Choosing the Right Smoothing Compound


The application of a suitable floor smoothing compound or smoothing underlayment helps to ensure a perfectly smooth base for the receipt of new floorcoverings, ensuring subfloor imperfections do not transfer to the finished installation. While general-purpose smoothing compounds are ideal for many situations, there are also scenarios when it is advantageous, or even highly recommended, to use a smoothing compound with specialist features.


These products have been developed to provide a long-lasting, professional flooring finish, as well as to optimise the installation process in particular situations, such as when working to tight timescales or installing floorcoverings over certain subfloor types.


Fast-track applications

Many recent innovations in smoothing compounds have helped to speed up the subfloor preparation process, supporting contractors under pressure to meet strict deadlines, without compromising on finished results.

The fastest-drying products are walk-on hard from just 30 minutes after application and ready to receive floorcoverings in as little as 45 minutes later.
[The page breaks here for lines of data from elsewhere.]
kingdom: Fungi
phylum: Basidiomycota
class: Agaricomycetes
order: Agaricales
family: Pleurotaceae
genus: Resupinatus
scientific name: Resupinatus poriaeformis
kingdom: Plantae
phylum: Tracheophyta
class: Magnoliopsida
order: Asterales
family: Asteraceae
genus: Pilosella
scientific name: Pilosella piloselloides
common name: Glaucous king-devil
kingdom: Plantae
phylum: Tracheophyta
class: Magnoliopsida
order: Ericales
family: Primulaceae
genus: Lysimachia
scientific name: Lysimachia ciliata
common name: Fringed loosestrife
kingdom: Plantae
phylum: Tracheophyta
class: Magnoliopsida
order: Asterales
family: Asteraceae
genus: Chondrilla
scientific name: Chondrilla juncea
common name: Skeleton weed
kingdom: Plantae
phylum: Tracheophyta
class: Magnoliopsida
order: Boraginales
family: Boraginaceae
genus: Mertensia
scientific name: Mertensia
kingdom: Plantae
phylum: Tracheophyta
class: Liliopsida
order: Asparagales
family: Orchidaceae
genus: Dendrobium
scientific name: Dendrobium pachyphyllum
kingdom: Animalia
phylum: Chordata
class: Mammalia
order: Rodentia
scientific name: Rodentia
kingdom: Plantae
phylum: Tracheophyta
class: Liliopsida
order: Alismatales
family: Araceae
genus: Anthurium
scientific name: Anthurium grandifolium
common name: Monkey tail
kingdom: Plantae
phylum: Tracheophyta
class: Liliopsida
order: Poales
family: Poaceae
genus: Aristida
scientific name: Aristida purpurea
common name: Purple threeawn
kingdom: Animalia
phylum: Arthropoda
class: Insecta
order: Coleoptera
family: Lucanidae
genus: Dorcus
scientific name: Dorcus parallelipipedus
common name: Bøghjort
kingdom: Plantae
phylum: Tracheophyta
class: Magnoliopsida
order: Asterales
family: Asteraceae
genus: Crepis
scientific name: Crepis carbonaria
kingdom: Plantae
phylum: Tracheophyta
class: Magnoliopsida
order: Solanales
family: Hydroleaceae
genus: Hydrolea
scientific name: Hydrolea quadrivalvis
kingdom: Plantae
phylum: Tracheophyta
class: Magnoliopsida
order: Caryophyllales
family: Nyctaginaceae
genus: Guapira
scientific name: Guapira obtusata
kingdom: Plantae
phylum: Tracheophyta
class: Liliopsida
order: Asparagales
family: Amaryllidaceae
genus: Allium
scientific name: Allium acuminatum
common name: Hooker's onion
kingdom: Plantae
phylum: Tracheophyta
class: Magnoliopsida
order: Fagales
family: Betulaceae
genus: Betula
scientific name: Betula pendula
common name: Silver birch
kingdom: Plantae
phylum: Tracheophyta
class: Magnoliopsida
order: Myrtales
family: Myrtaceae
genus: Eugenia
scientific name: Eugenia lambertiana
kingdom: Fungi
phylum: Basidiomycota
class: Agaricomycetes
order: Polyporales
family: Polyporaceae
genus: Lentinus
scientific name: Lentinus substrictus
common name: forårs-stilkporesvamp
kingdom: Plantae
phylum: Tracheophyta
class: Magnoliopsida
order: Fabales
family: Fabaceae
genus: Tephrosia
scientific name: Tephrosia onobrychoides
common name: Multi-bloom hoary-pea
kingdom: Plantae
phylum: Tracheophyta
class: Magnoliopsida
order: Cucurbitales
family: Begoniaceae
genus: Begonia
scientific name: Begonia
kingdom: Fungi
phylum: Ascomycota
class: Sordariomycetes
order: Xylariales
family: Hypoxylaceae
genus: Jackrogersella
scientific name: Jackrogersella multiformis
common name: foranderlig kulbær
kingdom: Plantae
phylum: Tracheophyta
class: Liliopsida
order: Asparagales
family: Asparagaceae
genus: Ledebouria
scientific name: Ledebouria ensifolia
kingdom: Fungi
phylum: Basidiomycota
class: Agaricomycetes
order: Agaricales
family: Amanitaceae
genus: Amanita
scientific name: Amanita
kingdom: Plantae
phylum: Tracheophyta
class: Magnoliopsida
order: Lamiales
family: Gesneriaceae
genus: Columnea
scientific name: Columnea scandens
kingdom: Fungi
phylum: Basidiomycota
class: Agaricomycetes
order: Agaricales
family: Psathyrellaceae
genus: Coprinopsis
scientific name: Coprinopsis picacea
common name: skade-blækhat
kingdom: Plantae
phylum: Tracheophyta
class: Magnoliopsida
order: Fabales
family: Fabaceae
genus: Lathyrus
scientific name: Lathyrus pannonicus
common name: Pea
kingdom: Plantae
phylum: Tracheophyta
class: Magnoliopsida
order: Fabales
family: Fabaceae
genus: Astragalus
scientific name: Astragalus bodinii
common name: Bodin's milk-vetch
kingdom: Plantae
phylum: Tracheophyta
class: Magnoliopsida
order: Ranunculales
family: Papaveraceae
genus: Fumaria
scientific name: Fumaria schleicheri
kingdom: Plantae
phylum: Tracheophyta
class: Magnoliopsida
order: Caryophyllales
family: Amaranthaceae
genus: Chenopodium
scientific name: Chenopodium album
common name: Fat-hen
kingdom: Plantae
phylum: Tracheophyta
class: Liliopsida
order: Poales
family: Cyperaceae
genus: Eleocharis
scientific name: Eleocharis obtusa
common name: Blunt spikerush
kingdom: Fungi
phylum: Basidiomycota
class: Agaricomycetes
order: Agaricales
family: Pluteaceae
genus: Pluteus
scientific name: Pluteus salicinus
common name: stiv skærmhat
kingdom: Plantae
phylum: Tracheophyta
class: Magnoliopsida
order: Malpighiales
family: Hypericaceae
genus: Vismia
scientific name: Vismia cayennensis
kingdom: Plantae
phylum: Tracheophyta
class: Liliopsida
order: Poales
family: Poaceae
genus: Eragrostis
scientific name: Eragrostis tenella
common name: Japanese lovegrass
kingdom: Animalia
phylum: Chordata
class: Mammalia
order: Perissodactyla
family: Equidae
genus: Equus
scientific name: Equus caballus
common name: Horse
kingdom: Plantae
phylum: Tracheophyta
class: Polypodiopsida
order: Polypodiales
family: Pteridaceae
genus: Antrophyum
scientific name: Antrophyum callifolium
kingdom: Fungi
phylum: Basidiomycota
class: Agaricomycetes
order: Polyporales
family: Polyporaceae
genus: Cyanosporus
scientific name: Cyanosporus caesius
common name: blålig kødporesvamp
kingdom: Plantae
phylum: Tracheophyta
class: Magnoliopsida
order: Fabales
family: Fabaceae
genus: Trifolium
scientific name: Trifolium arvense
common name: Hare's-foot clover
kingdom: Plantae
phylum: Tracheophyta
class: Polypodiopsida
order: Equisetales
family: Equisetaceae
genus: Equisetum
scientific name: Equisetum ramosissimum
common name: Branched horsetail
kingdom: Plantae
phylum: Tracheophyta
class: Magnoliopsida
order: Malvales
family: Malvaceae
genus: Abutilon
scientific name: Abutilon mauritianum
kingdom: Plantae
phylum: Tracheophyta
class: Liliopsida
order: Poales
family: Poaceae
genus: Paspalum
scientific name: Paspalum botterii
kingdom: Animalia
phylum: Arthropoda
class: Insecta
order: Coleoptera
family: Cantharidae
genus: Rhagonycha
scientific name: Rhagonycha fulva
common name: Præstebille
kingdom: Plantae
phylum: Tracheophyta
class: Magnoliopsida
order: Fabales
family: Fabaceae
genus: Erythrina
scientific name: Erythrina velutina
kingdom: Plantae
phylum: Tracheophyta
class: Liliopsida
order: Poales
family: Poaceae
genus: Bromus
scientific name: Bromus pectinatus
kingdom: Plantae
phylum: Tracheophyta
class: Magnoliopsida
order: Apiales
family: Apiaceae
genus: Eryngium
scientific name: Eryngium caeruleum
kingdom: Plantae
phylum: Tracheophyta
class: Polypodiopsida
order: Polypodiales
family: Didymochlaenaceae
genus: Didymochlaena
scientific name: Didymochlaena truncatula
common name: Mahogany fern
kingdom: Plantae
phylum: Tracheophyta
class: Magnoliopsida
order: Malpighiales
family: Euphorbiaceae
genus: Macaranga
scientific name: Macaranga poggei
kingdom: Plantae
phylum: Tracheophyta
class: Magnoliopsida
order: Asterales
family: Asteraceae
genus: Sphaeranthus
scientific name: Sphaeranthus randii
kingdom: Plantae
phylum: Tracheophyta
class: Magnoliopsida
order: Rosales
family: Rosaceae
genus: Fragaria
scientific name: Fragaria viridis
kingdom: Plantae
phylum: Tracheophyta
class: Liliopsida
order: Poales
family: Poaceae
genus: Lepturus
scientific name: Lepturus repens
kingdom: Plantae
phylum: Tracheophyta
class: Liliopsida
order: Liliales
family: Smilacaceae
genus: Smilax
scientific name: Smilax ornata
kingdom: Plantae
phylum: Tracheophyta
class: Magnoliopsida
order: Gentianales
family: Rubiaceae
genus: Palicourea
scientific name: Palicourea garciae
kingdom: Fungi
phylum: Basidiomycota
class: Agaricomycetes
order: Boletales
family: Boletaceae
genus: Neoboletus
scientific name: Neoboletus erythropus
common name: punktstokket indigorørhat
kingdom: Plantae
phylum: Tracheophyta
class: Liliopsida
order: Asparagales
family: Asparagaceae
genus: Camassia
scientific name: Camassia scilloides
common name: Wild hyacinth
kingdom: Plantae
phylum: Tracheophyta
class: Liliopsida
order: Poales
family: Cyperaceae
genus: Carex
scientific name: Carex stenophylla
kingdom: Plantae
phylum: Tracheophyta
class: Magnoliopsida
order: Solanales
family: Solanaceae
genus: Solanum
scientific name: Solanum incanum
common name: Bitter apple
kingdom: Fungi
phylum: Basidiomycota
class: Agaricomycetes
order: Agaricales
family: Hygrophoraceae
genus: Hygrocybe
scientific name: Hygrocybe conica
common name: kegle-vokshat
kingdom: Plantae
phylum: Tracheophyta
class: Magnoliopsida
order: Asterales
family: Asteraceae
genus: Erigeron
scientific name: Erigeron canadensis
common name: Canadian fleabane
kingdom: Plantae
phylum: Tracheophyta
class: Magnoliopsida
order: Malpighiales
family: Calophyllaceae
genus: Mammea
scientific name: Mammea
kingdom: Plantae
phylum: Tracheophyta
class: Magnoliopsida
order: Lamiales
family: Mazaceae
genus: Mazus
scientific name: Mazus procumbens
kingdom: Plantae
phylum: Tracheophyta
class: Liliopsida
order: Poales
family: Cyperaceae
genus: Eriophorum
Many are suitable for use over a wide range of subfloor types, including sand/cement and concrete screeds, as well as application over waterproof surface membranes.


Adhesive residues

Another development that has sped up subfloor preparation is the formulation of smoothing compounds that can be applied directly over old adhesive residues, eliminating the need to spend valuable time mechanically removing them. In most cases, there is no need to apply a primer when opting for this type of smoothing compound, saving further time and expense. Market-leading versions, such as Stopgap 1200, allow floorcoverings to be installed from just four hours.

Traditionally these products have only been available in bag and bottle form. However, recent advancements in cement technology have enabled the development of water-mix alternatives, providing another choice for contractors. As a water-mix smoothing compound, no bottle is required, reducing the plastic waste produced by the flooring industry.


Plywood or steel

The application of a smoothing compound that is designed to accommodate slight movements or flexing in the subfloor is recommended when working over subfloors of plywood or steel.

These products are reinforced with tiny fibres that maintain the integrity of the smoothing compound when subject to minor subfloor movement as a result of normal foot traffic or temperature fluctuations.


Heavy-duty applications

When it comes to preparing floors that will be subject to heavy loads or high levels of foot traffic, a heavy-duty smoothing compound should be selected for its high compressive strength, which will ensure that installations can withstand this kind of treatment for years to come.

Such smoothing compounds are a popular choice for preparing subfloors in retail settings, schools and hospitals. The excellent self-levelling properties of select heavy-duty smoothing compounds also help ensure the optimal base for designer flooring.


Other smoothing compounds

Calcium sulphate screeds have become an increasingly common choice of subfloor, especially in new-build properties and where underfloor heating is incorporated within the subfloor. Manufacturers of calcium sulphate screeds advise that a calcium sulphate-based smoothing compound is applied when dealing with this type of subfloor as both components shrink at the same rate during the drying process, limiting the amount of stress at the bond interface.


Initial preparations

Before a smoothing compound is applied, the subfloor must be checked to ensure that it is suitably sound, smooth and dry enough for the receipt of subfloor preparation products and floorcoverings. This should include the removal of any old adhesive residues, unless a specialist smoothing compound is used that can be applied directly over the top. There are also situations where additional preparations, such as the application of a repair compound, will be required to achieve a perfectly smooth base; for example, where sand/cement screeds are mechanically damaged.

A subfloor moisture test should be undertaken as part of any flooring installation. Where relative humidity (RH) levels within the subfloor are above 75% (65% if installing bonded wood floorcoverings), the application of a waterproof surface membrane will be required to prevent excess subfloor moisture attacking adhesives and floorcoverings, potentially leading to floor failure. The application of a primer is also recommended in almost all circumstances prior to installing a smoothing compound.

After these steps have been undertaken, the application of an appropriate smoothing compound is the final stage in the subfloor preparation process before new floorcoverings can be installed.